I Don’t Know How to Feel
Immediately after a breakup, almost all advice points to ruminating on really sad music. Your friends tell you to let it out to “Liability” by Lorde, movies depict girls sulking in their bedroom to “Skinny Love” by Bon Iver, your mom promises that “Chiquitita” by ABBA will heal your wounds. The overwhelming consensus is that the only way you can heal is with the help of gloomy tracks; you’re supposed to save happy music for your carefree day-to-day activities. When you wake up in the morning, walk to class, or when you’re in the kitchen making dinner, happy music should be what's playing through your headphones. Although these guidelines may intuitively make sense, my own listening habits tend to violate them. But what if you want to listen to an upbeat Sabrina Carpenter album after a breakup? Will it ruin the heart-wrenching experience? And what if you want to start your day with “Moon Song” by Phoebe Bridgers? Is your day now destined to be sad? For me, the answer to these questions has always been no.
Listening to music that perfectly fits my mood has never been my taste. In fact, I often find that the music I choose to listen to completely opposes the way I’m feeling. Contrary to widely advertised breakup advice, after heartbreak, I always make an upbeat playlist. I’ve found that music can be both a healing and hurting presence. While listening to sad music may help some in overcoming their emotional turmoil, I find it often allows me to drown in my own despair for far too long. To me, making a playlist to cry to after a breakup is like searching through your camera roll for photos of you and your recent ex – it’s tempting, but severely depressing. Instead, making a playlist that leans more upbeat than sad forces me to ditch my depressive schema and distracts me from the grief I'm feeling. The optimism that races throughout my post-breakup playlists has proven itself to be a valuable cure for the gut-wrenching feeling that accompanies loss. Instead of lingering in the sadness of my life, an upbeat playlist gives me room to appreciate the small things in the face of big losses that I fear I’ll never get over.
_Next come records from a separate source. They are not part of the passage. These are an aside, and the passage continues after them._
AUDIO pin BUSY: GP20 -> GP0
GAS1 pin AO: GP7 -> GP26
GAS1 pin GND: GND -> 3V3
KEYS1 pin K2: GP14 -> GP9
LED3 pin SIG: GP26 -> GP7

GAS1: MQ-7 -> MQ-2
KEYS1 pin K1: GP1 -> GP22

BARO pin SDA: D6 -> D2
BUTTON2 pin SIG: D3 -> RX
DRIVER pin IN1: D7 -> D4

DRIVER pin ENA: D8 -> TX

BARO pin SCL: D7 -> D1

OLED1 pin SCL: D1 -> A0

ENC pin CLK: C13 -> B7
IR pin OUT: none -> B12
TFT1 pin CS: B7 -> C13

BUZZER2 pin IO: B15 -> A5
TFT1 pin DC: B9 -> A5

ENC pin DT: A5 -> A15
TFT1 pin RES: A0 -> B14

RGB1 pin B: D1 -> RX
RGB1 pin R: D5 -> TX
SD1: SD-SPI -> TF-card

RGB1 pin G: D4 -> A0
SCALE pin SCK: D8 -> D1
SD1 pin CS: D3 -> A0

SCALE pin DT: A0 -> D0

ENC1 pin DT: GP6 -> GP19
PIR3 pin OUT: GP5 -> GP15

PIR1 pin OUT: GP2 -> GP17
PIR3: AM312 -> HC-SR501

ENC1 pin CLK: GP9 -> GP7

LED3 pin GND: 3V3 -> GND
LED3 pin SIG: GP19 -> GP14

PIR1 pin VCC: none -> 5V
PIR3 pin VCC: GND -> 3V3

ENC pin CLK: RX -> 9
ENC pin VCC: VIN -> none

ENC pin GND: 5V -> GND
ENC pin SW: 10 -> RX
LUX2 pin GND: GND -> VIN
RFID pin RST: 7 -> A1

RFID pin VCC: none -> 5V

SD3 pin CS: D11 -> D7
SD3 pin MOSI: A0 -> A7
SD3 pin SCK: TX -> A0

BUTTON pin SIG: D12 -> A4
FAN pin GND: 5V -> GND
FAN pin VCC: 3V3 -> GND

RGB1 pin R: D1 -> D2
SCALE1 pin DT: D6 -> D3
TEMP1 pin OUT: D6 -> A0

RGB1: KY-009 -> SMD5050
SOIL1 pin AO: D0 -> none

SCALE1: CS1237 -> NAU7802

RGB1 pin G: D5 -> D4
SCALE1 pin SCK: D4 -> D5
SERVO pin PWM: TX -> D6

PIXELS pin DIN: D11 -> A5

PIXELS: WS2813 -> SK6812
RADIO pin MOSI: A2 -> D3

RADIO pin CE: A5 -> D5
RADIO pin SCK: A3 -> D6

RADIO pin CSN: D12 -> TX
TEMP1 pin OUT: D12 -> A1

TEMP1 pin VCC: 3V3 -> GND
Despite my carefully hand-picked post-break-up playlists, the majority of the music that fills my typical everyday playlists is overwhelmingly sad. The lyrical complexity of a heart-wrenching song is what I crave in music. My playlists are full of songs that Spotify would add to their Sad Crying Mix, songs that are only meant to be listened to when you need a messy cry. I fear the day that I get stopped on the street for one of those “what are you listening to” TikToks, as I’m almost sure the video’s comment section will be overflowing with concern for my well-being. But I really am almost always okay, I simply love sad music. A song about the tumultuous end of a relationship is not locked away with no access, only to be released when you can relate to it. A good song is a good song no matter what mood you’re in, and a song’s relatability is not the only key to musical enjoyment. So what if you want to run on the treadmill while listening to “All Too Well” or get ready for a night with “Landslide” blasting through your bedroom speaker? You alone know what you feel like listening to despite emotional guidelines.
With that being said, the dichotomy between the music I listen to and the way I feel doesn’t mean that songs don’t ever affect my mood. I often don’t know how I feel about a situation until I hear a song that organizes my thoughts and feelings for me. I often shuffle my whole music library while I’m walking or driving and can’t quite decide what I feel like listening to. All of a sudden, a song I’ve long forgotten will come on, and, just like that, I’ll be transported into a feeling I thought I had lost to time.
Although I recommend shuffling your music library, I must pair this suggestion with an asterisk of warning. By playing roulette and giving every song you’ve ever even slightly liked a chance to play, you’re inevitably going to stir up emotions you’ve been desperately trying to suppress. When the emotions reappear, you’re faced with the choice of either skipping the song and going on with your day, attempting to forget the emotions that have bubbled to the surface, or sticking it out and timidly re-living the memories strung to the music. I often choose the latter, which is a dangerous but informed choice – it gifts you with intel on how you actually feel. You’ll never know if the risk of a shuffle will result in therapeutic off-key singing or a spiralling moment where tears are shed, but regardless of the outcome, the experience is a testament to music’s ability to surface emotions you didn’t even know were brewing. The sequence of emotion-based listening involves recognizing how you feel, using one word to label the emotion, and then choosing songs based on this watered-down representation of your feelings. But when a song has the ability to randomly uncover a complex emotion you felt on a Tuesday in the fall of grade 11, it's hard to structure listening around such unpredictable feelings.
The emotional boundaries placed on music consumption through traditional listening habits should not influence the songs you press play for. Yes, most music conveys a specific emotion, but you are not absolutely bound to it. I don’t even know how I’m feeling half the time, so it would be impossible to match a song to the jumble of emotions coursing through my head at any given moment. There’s no wrong way to listen to music, and consuming songs outside of the moods in which they are typically enjoyed can uncover new perspectives on a song you’ve heard a million times. Listening to music is a personal experience and should not be confined to outside opinions or emotional guidelines. When hitting play, you don’t need to know how you feel, just what you feel like listening to.